Washington, D.C. – Today, Secretary of the Interior Ken Salazar announced that the Department of the Interior has chosen the withdrawal of one million acres of land around Grand Canyon National Park from new mining claims for up to twenty years as the agency’s preferred course of action and that it would continue to protect these areas under an emergency withdrawal until the release of a final decision, expected at the end of the year. Environment America’s Anna Aurilio issued the following statement:
“From its jagged cliffs to the winding Colorado River, the Grand Canyon is one of our most treasured American landmarks, and needs to be protected from toxic mining.
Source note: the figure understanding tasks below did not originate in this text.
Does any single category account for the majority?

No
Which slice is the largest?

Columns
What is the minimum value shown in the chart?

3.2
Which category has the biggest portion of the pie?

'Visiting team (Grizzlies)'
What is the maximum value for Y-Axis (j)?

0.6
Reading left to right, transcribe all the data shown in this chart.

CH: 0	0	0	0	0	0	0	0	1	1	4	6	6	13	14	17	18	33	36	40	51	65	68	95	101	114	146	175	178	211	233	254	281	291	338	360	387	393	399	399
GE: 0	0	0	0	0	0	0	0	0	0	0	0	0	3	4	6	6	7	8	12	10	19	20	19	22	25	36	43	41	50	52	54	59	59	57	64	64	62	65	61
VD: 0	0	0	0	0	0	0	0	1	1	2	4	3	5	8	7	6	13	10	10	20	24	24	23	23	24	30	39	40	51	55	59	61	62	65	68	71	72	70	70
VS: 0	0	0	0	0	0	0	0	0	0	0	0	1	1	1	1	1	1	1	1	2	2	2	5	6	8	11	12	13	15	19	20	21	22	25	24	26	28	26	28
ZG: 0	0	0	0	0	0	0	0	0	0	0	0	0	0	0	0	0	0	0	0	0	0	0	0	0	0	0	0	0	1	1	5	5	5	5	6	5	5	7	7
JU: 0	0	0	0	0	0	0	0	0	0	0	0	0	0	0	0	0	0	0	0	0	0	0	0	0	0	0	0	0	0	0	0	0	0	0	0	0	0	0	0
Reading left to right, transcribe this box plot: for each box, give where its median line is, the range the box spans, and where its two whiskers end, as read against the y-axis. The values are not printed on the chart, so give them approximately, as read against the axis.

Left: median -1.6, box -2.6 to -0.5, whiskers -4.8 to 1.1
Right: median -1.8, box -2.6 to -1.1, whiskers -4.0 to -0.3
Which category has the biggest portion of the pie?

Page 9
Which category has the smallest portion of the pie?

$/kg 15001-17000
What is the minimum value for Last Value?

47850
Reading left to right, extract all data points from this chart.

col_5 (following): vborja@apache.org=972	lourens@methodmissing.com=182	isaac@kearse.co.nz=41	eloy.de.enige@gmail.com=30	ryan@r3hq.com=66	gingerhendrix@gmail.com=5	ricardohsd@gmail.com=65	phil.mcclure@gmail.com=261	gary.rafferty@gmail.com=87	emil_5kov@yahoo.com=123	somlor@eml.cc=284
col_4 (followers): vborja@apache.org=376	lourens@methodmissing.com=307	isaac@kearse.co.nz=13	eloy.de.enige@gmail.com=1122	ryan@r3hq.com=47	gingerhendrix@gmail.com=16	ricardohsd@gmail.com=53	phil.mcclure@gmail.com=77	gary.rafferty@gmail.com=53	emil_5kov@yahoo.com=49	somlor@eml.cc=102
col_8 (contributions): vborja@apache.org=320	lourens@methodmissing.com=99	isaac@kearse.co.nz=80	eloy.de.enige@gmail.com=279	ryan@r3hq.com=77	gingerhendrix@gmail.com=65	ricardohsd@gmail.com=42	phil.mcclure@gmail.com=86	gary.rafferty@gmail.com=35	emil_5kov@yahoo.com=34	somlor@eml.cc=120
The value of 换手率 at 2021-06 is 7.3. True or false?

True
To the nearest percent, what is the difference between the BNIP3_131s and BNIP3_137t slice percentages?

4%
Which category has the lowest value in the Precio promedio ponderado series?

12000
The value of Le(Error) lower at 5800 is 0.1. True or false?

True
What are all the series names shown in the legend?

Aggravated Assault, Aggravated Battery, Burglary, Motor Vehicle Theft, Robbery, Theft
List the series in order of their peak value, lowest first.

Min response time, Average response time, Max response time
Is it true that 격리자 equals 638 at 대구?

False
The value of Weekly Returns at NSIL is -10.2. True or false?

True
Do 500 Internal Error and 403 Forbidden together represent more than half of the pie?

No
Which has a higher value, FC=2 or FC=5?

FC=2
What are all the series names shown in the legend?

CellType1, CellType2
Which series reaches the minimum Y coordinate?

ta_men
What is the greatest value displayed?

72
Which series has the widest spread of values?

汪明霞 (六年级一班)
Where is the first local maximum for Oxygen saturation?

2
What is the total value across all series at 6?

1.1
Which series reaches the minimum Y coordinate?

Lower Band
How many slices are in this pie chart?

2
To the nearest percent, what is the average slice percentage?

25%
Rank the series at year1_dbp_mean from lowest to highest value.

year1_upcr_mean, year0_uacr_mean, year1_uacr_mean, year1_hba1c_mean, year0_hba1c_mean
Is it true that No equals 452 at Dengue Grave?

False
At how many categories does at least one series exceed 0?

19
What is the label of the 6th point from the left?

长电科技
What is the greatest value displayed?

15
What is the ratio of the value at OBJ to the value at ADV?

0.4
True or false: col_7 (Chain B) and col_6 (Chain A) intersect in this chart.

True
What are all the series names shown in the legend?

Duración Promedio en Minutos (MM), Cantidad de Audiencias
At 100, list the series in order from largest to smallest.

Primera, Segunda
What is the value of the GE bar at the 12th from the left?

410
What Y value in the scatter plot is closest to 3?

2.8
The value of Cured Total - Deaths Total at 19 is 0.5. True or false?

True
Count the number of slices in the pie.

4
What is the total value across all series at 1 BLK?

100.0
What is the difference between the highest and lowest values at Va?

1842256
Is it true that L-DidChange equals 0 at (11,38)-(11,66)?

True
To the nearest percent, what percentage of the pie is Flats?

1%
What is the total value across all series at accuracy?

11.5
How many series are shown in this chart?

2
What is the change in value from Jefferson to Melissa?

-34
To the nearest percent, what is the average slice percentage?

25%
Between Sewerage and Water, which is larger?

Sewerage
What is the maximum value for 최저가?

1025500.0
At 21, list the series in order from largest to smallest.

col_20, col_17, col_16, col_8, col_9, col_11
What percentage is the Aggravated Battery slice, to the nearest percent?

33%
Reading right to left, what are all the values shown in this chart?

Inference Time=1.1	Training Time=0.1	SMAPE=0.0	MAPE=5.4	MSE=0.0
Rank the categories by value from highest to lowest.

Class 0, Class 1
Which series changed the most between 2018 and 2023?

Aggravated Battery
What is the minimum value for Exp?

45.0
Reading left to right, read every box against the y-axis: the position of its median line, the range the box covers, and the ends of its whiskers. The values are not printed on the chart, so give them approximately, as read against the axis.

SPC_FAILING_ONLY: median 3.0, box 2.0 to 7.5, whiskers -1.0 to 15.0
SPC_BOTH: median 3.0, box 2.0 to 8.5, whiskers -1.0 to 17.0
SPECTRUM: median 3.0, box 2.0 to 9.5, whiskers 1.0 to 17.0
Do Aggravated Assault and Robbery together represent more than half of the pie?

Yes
We congratulate Secretary Salazar for listening to the concerns of hundreds of thousands of Americans and taking another important step towards protecting the Grand Canyon for generations to come. Unfortunately, we know that the uranium mining industry will continue its ill-advised push to claim more mining sites within five miles of the Grand Canyon and we stand with the Obama administration in opposing these efforts.
The Canyon and the surrounding areas are home to a rich diversity of plant and animal life, including 25 threatened and endangered species. The visible strata in the canyon walls also provide one of the most complete records of geological history in the world. More than 4 million people visit Grand Canyon National Park every year, making it the second most visited park in the country.
Unfortunately, the Grand Canyon is threatened by toxic uranium mining just outside the canyon’s borders. While Grand Canyon National Park is off limits to mining, currently the national forests and other lands surrounding the park are not.
Both the canyon and surrounding areas suffer from a history of mining for uranium and other metals, which has left a toxic legacy of pollution. Four streams in Grand Canyon National Park are undrinkable as a result of radioactive uranium contamination near previous mining activity in and around the park.
Additional uranium mining threatens to disrupt the stunning landscape, pollute the rivers and streams that feed the Colorado River with radioactive waste, endanger fragile desert ecosystems, and contaminate the drinking water for more than 25 million Americans. In addition to pollution from the mineral extraction itself, road-building and other exploration infrastructure would significantly disrupt the park’s delicate hydrologic balance and destroy important fish and wildlife habitat.
It is clear that Americans and visitors from around the world understand the value of this beautiful landscape and don’t want to see it destroyed. Secretary Salazar has taken an important step towards ensuring that the Grand Canyon will be just as spectacular for generations to come.”